European Union nervous about talks with mostly Muslim Turkey

Friday, December 17, 2004

BRUSSELS, Belgium -- European Union leaders agreed Thursday to open talks with Turkey next year on eventual EU membership, despite widespread misgivings about admitting such a large and mostly Muslim country.

Danish Prime Minister Anders Fogh Rasmussen confirmed that the 25 EU leaders would propose Oct. 3 as the start date for the talks, which are expected to last for years.

The Turks had no immediate reaction. The government in Ankara had suggested a start date in April.

The proposal's stance on major obstacles in the negotiations also was unclear, including whether it would call for open-ended negotiations, include any demand that Turkey recognize the divided island of Cyprus or set limitations on the movement of Turkish workers within the EU. Those issues have been rejected by Turkey.

One official, speaking on condition of anonymity, said Dutch Prime Minister Jan Peter Balkenende, whose country holds the rotating EU presidency, would confer late Thursday with Turkish Prime Minister Recep Tayyip Erdogan, who is in Brussels for the critical summit.

The prospect of Turkish membership has split governments and public opinion across the continent. Critics fear opening the door to a populous, mostly Muslim country would profoundly alter the 25-nation bloc's European and Christian character at a time when many Europeans are questioning multiculturalism.

For their part, the Turks have warned the bloc against imposing too many onerous conditions. Many Turks fear membership would threaten their own Muslim traditions.

The EU leaders met Thursday for a working dinner at the start of the two-day summit to try to resolve lingering differences standing in the way of a formal invitation to Ankara.

German Chancellor Gerhard Schroeder told reporters earlier that the major hurdle was Turkey's recognition of the Greek Cypriot-led government of Cyprus.

Mindful of widespread public misgivings, the president of the EU commission, the Union's executive branch, warned that Ankara still had to meet significant goals in human rights, the economy and democratic reforms.

Turkey "must go the extra mile, and give clear signals of its European future," Jose Manuel Barroso said ahead of the summit.

Turkish Prime Minister Recep Tayyip Erdogan said EU leaders generally had a positive view of Turkish aspirations but added that some issues remained unresolved.

They included Ankara's refusal to recognize the Greek Cypriot government of Cyprus, which joined the EU in May. Barroso said Turkey cannot join the EU without recognizing all member states and urged Ankara to make a gesture "sooner rather than later."

Following a meeting with the Greek premier Thursday, Erdogan told reporters he expected the Cyprus issue to be resolved Friday but would not elaborate.

Later, Turkish Foreign Minister Abdullah Gul told reporters that recognition of Cyprus "either directly or indirectly is out of the question."

Even if membership talks begin, Schroeder has estimated it could take 10 to 15 years for the Turks to join.

Admitting Turkey would extend the EU's borders to the frontiers of Syria, Iraq and Iran, admitting millions of Muslim citizens at a time when Europeans are uneasy about having so many Muslims within their countries.

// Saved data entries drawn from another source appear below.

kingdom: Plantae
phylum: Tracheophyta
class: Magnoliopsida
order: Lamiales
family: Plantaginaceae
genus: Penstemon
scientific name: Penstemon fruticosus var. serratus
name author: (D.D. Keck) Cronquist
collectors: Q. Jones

That unease is based in part on terrorism fears but also on the feeling that many Muslims reject European values of secularism, women's equality and separation of religion and politics.

European concerns remain even though Turkey has been an avowedly secular state since the collapse of the Ottoman Empire after World War I.

Those concerns were heightened by the Nov. 2 slaying of Dutch filmmaker Theo van Gogh, allegedly killed by an Islamic radical angry over the artist's criticism of Muslim cultural values.

In comments published Thursday in Germany's Bild newspaper, Erdogan warned it would be "quite dangerous" for the EU to reject Turkey "because of its different culture and religion."

He said Turkey wields influence in the Balkans, Central Asia and the Middle East and that if Europe wants to play a major global role, "this path leads across Turkey."

Turkey would become the largest EU member since its population is expected to surpass Germany's by 2020. That would give Turkey considerable power since voting within the EU is weighted by population.

Nine conservative EU leaders, including from Austria and Greece, have proposed that if membership negotiations fail, the EU should open its markets to Turkey.

EU officials said one way to resolve the issue of Turkish recognition of Cyprus would be for Ankara to sign an accord extending its customs union with the EU to include the 10 new members. That would include Cyprus and constitute a form of recognition.

Cyprus has been split into a Turkish Cypriot north and an internationally recognized Greek Cypriot south since 1974, when Turkey invaded in response to an Athens-backed coup aiming to unite the island with Greece.

Only Ankara recognizes the breakaway Turkish Cypriot state in the north but not the internationally recognized Greek-Cypriot government in the south.